Organizations are slowly recognizing that they must provide training on unconscious bias to create a more inclusive culture, but they often go down the wrong path. There are some considerations that can improve the likelihood that a training initiative can succeed.
What can your organization do?
1. Set realistic expectations. Do not over promise and under deliver. Raising expectations that unconscious bias training will eliminate all bias would be disingenuous. The goal is to be conscious of our biases not to pretend to be blind to differences that exist.
2. Provide appropriate time for the training. It has taken a lifetime to develop our biases; they cannot be overcome in a two-hour session. Ideally several short sessions or one full day is a minimum.
3. Provide the training in-person. This topic requires interaction, trust and the opportunity for people to meet in a safe environment. Unconscious bias training is not appropriate for e-learning or webinars. While it may seem cost-effective to cover this topic in e-learning or via webinars, sessions there will be very little measurable change.
4. Be extremely judicious in selecting the right facilitator.Do not select a trainer because they took a course on diversity, see this topic as their passion or are from an underrepresented group. Trainers should be highly qualified and well versed in the social psychology of attitude formation, be excellent and empathetic facilitators and have a nonthreatening and inclusive style that avoids guilt trips.
5. Incorporate unconscious bias assessment tools such as those provided by Project Implicit. This tool, which helps to uncover hidden biases on many criteria including, race, gender, disabilities and age, has been used more than a million times to uncover hidden biases. Trainers must also know the pitfalls of this test and the way people interpret the outputs from the Project Implicit website. Trainers must check that trainees are not misinterpreting results and have support as required.
6. Unconscious bias training is most effective when focusing on specific real situations such as reviewing résumés, conducting interviews or responding to customers. It has been used to educate judges and potential jurors, in health care and in virtually all commercial and governmental organizations. An example of an outcome would be asking how to correctly pronounce someone’s name; it’s a microaffirmation, while not using someone’s name because you are afraid of embarrassing yourself is a microinequity.

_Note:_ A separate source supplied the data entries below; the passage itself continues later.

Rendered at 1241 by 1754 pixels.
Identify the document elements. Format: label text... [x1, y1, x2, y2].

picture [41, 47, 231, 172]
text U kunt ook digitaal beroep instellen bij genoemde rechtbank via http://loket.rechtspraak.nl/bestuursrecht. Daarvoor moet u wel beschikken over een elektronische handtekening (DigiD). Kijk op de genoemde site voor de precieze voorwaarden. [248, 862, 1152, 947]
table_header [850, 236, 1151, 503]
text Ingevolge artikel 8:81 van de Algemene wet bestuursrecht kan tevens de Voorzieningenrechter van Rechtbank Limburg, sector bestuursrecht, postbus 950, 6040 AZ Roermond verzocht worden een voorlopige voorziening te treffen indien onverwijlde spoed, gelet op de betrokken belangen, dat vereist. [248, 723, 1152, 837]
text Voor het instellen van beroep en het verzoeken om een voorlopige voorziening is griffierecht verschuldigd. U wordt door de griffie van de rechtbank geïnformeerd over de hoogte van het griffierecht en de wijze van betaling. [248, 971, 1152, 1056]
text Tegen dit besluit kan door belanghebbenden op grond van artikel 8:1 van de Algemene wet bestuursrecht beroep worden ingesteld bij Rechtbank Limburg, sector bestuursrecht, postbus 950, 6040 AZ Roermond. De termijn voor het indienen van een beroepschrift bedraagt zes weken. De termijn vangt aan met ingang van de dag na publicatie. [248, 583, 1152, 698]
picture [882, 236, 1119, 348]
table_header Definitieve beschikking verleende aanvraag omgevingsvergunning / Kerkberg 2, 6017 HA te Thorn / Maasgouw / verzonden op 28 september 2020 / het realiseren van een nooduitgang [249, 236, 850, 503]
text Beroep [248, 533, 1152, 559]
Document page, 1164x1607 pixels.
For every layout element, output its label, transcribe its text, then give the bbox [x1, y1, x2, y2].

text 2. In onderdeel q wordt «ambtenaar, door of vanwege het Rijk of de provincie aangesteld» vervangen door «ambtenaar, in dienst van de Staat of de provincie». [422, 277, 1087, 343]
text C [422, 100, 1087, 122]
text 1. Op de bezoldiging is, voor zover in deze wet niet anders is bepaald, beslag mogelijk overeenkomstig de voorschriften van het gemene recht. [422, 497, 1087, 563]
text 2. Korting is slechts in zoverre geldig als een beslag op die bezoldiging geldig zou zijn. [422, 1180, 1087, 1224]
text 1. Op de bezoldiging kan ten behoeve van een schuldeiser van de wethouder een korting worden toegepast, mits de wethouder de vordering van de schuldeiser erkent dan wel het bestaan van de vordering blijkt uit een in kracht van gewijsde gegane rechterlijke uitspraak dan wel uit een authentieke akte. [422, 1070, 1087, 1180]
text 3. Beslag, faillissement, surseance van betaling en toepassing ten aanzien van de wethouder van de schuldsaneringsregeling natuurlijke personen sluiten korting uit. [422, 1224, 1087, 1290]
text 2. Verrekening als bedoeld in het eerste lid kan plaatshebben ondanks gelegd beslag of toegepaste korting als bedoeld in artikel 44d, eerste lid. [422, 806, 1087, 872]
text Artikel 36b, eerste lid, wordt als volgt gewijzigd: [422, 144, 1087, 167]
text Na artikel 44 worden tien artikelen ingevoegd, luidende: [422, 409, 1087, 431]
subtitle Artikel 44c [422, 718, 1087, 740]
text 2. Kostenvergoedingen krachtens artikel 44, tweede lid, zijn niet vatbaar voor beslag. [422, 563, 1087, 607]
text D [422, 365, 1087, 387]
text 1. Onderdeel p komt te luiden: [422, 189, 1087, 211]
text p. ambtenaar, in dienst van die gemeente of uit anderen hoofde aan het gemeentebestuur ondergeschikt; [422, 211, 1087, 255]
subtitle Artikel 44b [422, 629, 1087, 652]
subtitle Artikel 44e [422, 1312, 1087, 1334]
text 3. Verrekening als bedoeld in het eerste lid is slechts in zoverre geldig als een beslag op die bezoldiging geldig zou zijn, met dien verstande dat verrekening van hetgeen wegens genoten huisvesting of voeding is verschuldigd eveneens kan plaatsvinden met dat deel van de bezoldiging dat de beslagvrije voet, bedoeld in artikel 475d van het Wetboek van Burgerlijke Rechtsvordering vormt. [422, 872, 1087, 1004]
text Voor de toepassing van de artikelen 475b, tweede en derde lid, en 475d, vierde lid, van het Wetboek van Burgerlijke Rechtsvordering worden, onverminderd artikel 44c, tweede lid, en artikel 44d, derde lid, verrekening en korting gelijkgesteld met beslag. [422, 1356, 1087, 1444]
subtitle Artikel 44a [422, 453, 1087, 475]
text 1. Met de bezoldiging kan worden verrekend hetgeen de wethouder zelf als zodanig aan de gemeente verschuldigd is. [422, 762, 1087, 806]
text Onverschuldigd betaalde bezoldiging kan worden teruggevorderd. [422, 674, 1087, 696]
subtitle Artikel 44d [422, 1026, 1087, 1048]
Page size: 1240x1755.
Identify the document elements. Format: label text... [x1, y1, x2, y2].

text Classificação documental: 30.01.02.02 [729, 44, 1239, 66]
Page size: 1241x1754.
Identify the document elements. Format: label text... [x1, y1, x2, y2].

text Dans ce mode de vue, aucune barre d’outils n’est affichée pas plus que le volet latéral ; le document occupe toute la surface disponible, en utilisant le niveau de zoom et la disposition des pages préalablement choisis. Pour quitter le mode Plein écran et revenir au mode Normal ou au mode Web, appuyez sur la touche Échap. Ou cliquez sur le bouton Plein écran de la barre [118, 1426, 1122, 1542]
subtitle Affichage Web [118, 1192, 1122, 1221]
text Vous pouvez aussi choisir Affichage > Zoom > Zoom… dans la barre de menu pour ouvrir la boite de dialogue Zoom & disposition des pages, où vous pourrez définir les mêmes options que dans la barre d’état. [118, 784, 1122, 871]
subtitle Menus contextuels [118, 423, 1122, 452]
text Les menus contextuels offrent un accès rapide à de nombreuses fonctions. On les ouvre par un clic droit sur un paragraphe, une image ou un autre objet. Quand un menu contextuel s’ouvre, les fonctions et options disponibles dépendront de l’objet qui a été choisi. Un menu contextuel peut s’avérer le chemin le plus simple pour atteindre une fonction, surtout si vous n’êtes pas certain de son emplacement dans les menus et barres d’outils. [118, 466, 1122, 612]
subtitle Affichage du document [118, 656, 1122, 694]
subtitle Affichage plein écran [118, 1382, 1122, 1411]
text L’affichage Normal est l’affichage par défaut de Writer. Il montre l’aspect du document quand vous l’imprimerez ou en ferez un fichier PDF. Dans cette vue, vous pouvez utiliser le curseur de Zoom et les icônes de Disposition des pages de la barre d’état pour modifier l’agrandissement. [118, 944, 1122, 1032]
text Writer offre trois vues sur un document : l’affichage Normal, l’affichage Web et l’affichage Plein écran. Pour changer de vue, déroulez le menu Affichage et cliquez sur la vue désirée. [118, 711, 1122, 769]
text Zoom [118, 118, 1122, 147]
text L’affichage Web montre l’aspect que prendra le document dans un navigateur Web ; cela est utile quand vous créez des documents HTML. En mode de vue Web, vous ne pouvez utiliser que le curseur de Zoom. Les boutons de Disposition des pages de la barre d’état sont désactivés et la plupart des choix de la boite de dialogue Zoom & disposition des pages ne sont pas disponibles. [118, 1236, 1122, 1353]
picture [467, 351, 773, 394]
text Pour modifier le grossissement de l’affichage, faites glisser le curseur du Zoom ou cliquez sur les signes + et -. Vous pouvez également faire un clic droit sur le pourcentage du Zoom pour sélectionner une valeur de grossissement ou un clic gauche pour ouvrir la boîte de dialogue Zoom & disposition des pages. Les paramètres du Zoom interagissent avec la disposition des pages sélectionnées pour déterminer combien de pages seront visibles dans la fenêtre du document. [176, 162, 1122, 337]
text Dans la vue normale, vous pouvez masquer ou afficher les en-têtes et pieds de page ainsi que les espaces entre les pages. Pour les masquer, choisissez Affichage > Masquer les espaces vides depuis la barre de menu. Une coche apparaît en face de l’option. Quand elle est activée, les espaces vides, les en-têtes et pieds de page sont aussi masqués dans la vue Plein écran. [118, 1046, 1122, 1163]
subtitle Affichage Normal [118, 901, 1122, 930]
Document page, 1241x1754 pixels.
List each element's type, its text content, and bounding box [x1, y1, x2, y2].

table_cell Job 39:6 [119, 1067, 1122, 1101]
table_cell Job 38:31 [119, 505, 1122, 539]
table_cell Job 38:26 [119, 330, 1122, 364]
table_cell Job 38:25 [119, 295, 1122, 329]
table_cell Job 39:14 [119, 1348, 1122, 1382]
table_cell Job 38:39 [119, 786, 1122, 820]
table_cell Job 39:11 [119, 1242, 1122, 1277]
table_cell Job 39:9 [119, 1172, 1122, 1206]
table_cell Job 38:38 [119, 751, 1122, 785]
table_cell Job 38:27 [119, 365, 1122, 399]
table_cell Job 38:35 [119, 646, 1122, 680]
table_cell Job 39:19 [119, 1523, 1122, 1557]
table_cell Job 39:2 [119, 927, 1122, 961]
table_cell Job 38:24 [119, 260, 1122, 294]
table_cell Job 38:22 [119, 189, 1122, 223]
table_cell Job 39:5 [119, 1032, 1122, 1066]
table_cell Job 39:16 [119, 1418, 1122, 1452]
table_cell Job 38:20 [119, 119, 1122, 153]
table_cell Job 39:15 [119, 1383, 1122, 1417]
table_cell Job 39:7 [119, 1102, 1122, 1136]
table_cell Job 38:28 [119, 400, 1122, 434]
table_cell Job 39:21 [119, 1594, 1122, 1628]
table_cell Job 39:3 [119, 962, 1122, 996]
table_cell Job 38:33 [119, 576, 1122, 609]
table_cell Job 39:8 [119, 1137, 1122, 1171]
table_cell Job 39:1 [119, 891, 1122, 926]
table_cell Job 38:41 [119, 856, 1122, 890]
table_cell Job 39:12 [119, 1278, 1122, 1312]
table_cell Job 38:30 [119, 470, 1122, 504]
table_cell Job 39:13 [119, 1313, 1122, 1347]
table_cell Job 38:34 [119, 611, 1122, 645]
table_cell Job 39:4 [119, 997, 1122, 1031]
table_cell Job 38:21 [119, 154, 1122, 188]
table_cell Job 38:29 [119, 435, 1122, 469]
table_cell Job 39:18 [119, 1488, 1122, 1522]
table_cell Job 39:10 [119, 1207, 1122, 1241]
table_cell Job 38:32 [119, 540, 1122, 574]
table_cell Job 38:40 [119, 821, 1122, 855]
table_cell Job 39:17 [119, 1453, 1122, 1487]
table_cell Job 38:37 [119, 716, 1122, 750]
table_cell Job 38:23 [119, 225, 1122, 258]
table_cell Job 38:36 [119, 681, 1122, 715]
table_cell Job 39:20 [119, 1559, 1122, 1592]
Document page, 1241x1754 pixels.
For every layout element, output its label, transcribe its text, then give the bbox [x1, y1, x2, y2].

7. Address the topic of in-group favoritism and how it operates in the organization. Research shows that a lack of diversity creates group think while diverse viewpoints result in more creativity and innovation.
8. The training should help to identify situations in which our implicit biases run contrary to our organizations’ explicit values.
9. Use proven successful simulations, role-plays and other interactive exercises that help people consider others’ perspective. Many standard tools used in diversity training are inappropriate.
10. Have groups discuss word, phrases, symbols, jokes and other symbolic representations of their group that they find offensive and why.
11. Provide debiasing counter-stereotyping activities such as making associations which go counter to existing stereotypes — male nurses, female scientists, elderly athletes.
Learning about our hidden biases is not sufficient. Successful training must also help participants to identify and build skills to overcome these biases. There must be an expectation that there will be measurable behavioral changes, and that those in training will support each other in implementing these changes.
It is unrealistic to expect that our unconscious biases, which have taken years to develop, will melt away after a single training program. Follow-up training or coaching will help to reinforce the original training. Metrics that demonstrate changes in behavior, such as the percentages of underrepresented candidates selected for development programs should be a part of any follow-up to demonstrate the commitment to take action.
If organizations want to hire and retain the best and the brightest, increase employee engagement and create a culture of inclusiveness that generates innovation, their leaders and employees must learn to identify their hidden biases, and make conscious decisions to try to eliminate them in the workplace.